"""

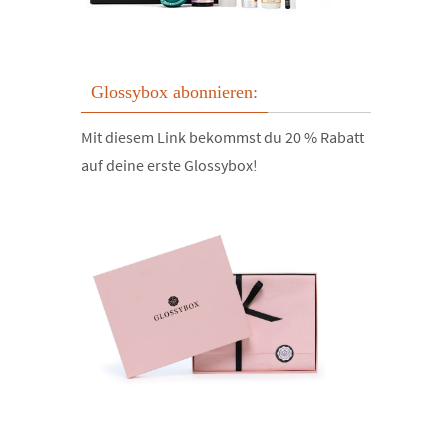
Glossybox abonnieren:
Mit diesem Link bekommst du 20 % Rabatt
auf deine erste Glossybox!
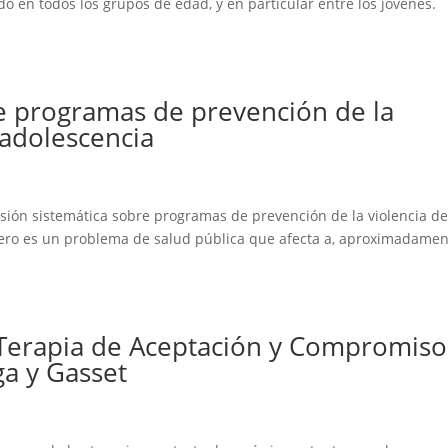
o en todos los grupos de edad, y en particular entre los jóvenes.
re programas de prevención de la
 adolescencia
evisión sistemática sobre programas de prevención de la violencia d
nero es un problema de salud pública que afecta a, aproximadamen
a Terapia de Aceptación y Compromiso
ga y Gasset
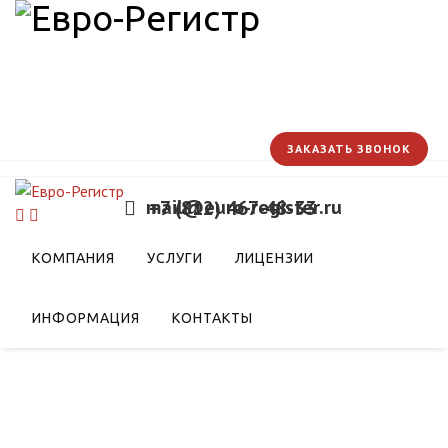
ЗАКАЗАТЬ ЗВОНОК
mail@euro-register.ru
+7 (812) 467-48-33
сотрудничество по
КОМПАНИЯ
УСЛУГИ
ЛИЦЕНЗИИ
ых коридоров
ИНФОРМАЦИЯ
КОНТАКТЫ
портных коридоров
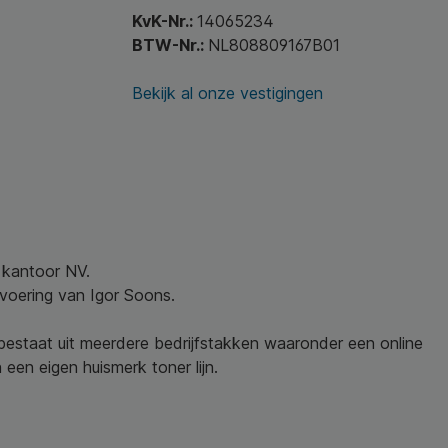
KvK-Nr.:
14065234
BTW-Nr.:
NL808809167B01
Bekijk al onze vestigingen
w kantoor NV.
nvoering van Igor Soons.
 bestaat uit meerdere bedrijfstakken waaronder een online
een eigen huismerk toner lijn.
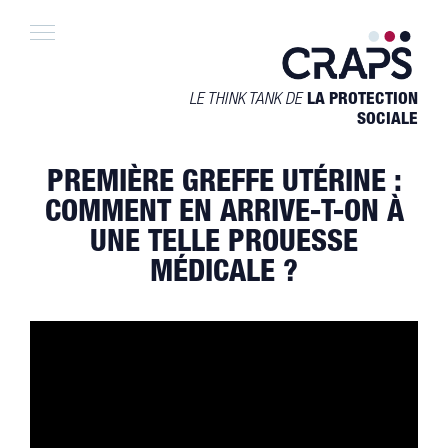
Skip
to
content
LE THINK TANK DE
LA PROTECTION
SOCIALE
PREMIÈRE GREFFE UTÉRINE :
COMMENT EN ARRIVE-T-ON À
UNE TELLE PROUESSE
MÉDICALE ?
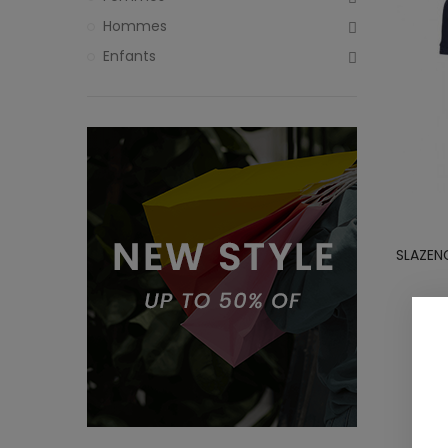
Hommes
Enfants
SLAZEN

"""
"""

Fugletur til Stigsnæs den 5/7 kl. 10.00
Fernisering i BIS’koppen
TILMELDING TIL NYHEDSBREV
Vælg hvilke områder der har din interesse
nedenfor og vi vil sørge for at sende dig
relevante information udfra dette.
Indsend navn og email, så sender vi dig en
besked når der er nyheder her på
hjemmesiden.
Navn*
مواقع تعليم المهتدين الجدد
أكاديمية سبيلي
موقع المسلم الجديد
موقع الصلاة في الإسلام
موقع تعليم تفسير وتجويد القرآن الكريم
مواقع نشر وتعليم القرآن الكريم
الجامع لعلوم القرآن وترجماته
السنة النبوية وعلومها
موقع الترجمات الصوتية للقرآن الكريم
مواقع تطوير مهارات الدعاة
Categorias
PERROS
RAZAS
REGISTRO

"""

▸ WORK ITEM: Pull out every line above that holds the word "programas".

▸ ANSWER TO THIS EXERCISE:
re programas de prevención de la
evisión sistemática sobre programas de prevención de la violencia d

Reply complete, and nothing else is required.